1. A method of applying cladding around a structural beam and comprising snap-fitting to pre-formed elongate components together to form an enclosure around the beam.

2. A method according to Claim 1, in which the design of the components is such that they form a self-supporting and free standing structure when assembled, and which does not rely upon the structural beam for support.

3. A method according to Claim 1 or 2, in which each of the components has a pair of longitudinal coupling edges which mate with corresponding coupling edges of the other of the components in order to snap-fit together.

4. A method according to any one of claims 1 to 3, in which the edges at the opposed ends of the components are designed for snap-fitting together of assembled cladding components end to end to form a rigid interconnected structure throughout its height.

5. A method according to any one of the preceding claims, in which the mating edges of the components are provided with saw tooth type projections arranged along tapering edges which provide a progressively tighter fit as the mating edges move towards full engagement.

6. A method according to any one of the preceding claims, in which the components are made of plaster so that, upon heating of the components in a fire, the plaster contracts thus tightening and thereby interlocking its edges even further.

7. A method according to Claim 6, in which the mating edge profiles incorporate a series of consecutively mating edges so that each longitudinal and vertical unit retains its interlocking properties even during degradation due to heat.

8. A method according to any one of the preceding claims, in which the two components, when assembled together, form a rectangular box-type enclosure around an I-beam.

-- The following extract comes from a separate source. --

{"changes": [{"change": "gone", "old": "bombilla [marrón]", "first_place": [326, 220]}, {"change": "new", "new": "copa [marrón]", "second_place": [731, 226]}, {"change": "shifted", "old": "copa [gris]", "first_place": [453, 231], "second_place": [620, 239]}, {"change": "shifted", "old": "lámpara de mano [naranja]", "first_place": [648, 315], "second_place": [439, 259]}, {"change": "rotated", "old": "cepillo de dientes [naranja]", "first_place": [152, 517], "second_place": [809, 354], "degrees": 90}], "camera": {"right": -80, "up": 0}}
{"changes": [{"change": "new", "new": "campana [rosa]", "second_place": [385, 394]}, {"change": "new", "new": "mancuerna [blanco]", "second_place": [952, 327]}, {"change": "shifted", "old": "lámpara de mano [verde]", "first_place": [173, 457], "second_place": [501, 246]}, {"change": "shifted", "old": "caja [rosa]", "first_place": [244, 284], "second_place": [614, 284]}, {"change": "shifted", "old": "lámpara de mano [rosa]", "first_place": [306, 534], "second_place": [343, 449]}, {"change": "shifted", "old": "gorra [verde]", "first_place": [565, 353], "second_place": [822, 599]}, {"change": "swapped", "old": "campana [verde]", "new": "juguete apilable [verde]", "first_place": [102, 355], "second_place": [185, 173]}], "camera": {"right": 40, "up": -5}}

9. A method according to Claim 8, in which each component is formed either as a channel comprising a base and a pair of parallel side limbs projecting from the base or a circle cut across its diameter, and in which the mating edges are formed along the free edges of the limbs or at the points where the diameter bisects the circular profile.

10. A method according to any one of the preceding claims, in which the components of the cladding are made of gypsum.

11. A method according to Claim 10, in which the gypsum incorporates fire resistant or fire retardent material.

12. A method according to any one of the preceding claims, in which fine liquid plaster is poured over the joints between the mating edges of the components after the latter have been snap-fitted together.

13. A method according to Claim 1 and substantially as hereinbefore described with reference to, and as shown in the accompanying drawings.

14. Cladding for application around a structural beam and comprising at least two pre-formed elongate components made of fire resistant material and capable of snap-fitting together to form an enclosure around the beam.